### What is being asked
Nothing outside the range is wanted. Repeat exactly the lines below from the one with "There are 18,000" through the one with "18,000 NFTs of".

### Given information
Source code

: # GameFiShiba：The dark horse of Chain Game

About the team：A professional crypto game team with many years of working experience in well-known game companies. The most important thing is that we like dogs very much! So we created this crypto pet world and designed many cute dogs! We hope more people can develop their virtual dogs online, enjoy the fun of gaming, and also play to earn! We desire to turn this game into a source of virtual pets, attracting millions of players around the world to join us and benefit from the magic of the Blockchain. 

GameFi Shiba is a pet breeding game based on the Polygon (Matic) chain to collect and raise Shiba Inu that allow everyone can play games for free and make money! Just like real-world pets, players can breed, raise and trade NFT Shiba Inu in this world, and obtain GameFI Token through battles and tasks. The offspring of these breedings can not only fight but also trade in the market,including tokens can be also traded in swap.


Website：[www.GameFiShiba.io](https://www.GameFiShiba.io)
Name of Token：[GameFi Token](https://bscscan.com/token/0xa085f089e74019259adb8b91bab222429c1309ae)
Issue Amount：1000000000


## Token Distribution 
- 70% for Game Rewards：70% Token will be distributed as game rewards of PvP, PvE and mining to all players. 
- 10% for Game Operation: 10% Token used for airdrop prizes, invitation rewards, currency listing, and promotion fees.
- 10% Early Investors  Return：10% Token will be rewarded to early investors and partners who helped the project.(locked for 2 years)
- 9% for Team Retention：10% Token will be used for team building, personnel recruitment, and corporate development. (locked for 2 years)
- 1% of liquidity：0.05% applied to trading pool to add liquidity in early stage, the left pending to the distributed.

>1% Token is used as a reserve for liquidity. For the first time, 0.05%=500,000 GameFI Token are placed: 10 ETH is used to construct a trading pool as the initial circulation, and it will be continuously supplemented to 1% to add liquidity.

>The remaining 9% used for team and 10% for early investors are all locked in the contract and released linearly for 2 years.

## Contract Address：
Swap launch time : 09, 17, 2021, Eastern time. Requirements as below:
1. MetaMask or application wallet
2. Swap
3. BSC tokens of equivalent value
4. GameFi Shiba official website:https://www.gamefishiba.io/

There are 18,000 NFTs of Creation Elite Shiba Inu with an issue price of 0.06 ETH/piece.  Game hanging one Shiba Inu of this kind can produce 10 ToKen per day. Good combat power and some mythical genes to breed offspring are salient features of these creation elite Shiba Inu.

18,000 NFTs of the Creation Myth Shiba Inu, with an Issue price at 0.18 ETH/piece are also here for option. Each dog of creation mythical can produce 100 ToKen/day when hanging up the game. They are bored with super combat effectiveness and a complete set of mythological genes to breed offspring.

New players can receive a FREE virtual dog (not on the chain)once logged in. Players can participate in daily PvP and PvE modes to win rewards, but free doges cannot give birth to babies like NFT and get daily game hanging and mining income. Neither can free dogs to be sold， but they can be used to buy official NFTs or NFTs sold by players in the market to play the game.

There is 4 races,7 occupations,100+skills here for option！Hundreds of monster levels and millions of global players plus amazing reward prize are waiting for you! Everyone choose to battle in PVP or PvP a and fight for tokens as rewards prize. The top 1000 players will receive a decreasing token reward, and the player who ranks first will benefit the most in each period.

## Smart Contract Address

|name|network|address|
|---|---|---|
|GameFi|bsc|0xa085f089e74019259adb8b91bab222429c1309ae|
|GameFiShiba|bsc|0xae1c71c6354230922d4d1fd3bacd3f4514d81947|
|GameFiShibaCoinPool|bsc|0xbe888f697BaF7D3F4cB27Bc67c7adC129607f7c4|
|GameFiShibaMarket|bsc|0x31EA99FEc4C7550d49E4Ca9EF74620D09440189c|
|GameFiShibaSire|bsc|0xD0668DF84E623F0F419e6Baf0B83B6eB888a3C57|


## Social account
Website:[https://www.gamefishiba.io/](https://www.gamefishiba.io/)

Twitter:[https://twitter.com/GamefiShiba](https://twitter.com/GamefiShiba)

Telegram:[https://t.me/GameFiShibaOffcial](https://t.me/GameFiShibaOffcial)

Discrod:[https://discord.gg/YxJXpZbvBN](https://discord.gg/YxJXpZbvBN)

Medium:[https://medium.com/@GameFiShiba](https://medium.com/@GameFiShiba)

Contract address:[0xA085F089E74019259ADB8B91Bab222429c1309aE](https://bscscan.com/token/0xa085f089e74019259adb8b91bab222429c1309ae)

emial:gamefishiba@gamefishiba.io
==
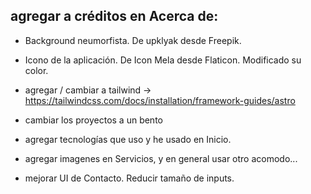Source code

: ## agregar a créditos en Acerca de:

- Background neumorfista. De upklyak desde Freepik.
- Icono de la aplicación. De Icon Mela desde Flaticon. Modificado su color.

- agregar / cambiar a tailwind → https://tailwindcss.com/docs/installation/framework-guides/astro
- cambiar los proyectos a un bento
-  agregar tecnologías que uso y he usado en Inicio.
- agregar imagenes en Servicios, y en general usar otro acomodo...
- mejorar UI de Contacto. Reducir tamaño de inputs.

### Result of this task
There are 18,000 NFTs of Creation Elite Shiba Inu with an issue price of 0.06 ETH/piece.  Game hanging one Shiba Inu of this kind can produce 10 ToKen per day. Good combat power and some mythical genes to breed offspring are salient features of these creation elite Shiba Inu.

18,000 NFTs of the Creation Myth Shiba Inu, with an Issue price at 0.18 ETH/piece are also here for option. Each dog of creation mythical can produce 100 ToKen/day when hanging up the game. They are bored with super combat effectiveness and a complete set of mythological genes to breed offspring.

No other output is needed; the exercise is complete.